═════ Exercise passage ═════
Kikisoblu, the daughter of Chief Seattle was a friend to early Seattle pioneers. One of the pioneer women, Catherine Maynard, thought Kikisoblu should have a name that would let everyone know that she was the daughter of a great chief -- so she renamed her "Princess Angeline." Angeline sold baskets and did laundry to earn her own living. She lived a very simple life but her new friends looked out for her. (This essay was written for students in third and fourth grade who are studying Washington State History and for all beginning readers who want to learn more about Washington. It is one of a set of essays called HistoryLink Elementary, all based on existing HistoryLink essays.)
From Kikisoblu to Angeline
Chief Seattle's oldest daughter was named Kikisoblu. She became friends with many of Seattle's founding families. One of her friends was Catherine Maynard. She felt that Kikisoblu should have a name that would let the white settlers know that she was the daughter of a great chief. So she called her Princess Angeline. She thought that name was prettier than the name Kikisoblu.
Angeline lived in a small shack on the downtown waterfront. Her new friends wanted to help make her life more comfortable, but Angeline wanted to take care of herself. She washed their laundry so that she could earn her own living. She also sold handmade baskets from her home.
There were very few official birth records for early native people but historians have estimated that Angeline was born around 1828. Photographers liked to take pictures of her. They wanted the world to see what the Native Americans from this part of the United States looked like, and she was the daughter of the chief for whom the city of Seattle was named. She was almost always shown wearing a red bandana, shawl, and several layers of clothing. Her image has been used on souvenirs and postcards for more than 100 years. The portrait of a Native American that the famous Northwest Photographer, Edward Curtis, took in his studio was of Princess Angeline.
When Angeline died in 1896, she was buried in Lake View Cemetery next to her friend, pioneer Henry Yesler. Her coffin was built in the shape of a canoe. After many years had passed, Seattle school children raised money for a special stone for her grave marker. There is a plaque attached to the stone that describes Angeline and her friendship with the early settlers to this region.
═════
**Instructions**
1. Rewrite the stretch of the Princess Angeline essay from "Kikisoblu, the daughter" through "existing HistoryLink essays.)", changing "laundry" to "sewing".
2. Summarize the Princess Angeline essay in two sentences.
═════ Data under study ═════
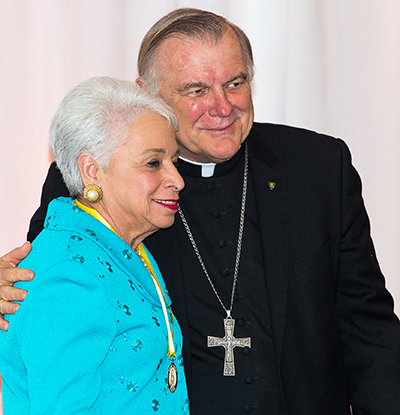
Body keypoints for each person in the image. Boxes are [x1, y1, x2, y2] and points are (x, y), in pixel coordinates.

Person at [1, 8, 400, 415]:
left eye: (235, 82)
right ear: (147, 93)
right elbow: (45, 296)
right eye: (196, 90)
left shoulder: (317, 167)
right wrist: (6, 290)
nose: (222, 106)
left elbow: (368, 329)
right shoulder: (101, 179)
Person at [0, 76, 189, 414]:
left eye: (174, 161)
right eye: (153, 163)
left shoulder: (123, 248)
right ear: (92, 170)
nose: (177, 179)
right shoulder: (69, 271)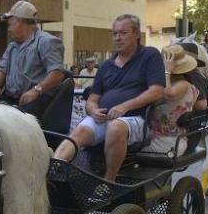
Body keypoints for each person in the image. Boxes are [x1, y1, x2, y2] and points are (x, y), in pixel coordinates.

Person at [52, 14, 165, 183]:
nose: (117, 38)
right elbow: (92, 99)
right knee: (78, 133)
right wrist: (93, 110)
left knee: (115, 127)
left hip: (136, 119)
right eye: (114, 33)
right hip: (103, 118)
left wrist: (124, 107)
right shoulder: (106, 65)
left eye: (122, 33)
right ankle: (53, 173)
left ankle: (108, 182)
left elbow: (157, 91)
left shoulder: (149, 55)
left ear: (136, 34)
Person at [0, 0, 66, 118]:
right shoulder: (12, 46)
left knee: (12, 123)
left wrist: (36, 90)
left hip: (36, 99)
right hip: (10, 98)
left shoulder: (47, 42)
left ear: (20, 21)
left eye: (10, 24)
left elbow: (57, 73)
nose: (8, 29)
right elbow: (1, 68)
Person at [145, 45, 202, 155]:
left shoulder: (184, 84)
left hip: (167, 142)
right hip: (165, 139)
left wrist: (167, 71)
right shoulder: (179, 83)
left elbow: (168, 93)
═════
**Numbered responses**
1.
Kikisoblu, the daughter of Chief Seattle was a friend to early Seattle pioneers. One of the pioneer women, Catherine Maynard, thought Kikisoblu should have a name that would let everyone know that she was the daughter of a great chief -- so she renamed her "Princess Angeline." Angeline sold baskets and did sewing to earn her own living. She lived a very simple life but her new friends looked out for her. (This essay was written for students in third and fourth grade who are studying Washington State History and for all beginning readers who want to learn more about Washington. It is one of a set of essays called HistoryLink Elementary, all based on existing HistoryLink essays.)

2. Kikisoblu, Chief Seattle's oldest daughter, was renamed Princess Angeline by her friend Catherine Maynard, and she earned her own living by washing laundry and selling handmade baskets. She was often photographed, including by Edward Curtis, and after her death in 1896 she was buried in Lake View Cemetery, where Seattle school children later raised money for a stone to mark her grave.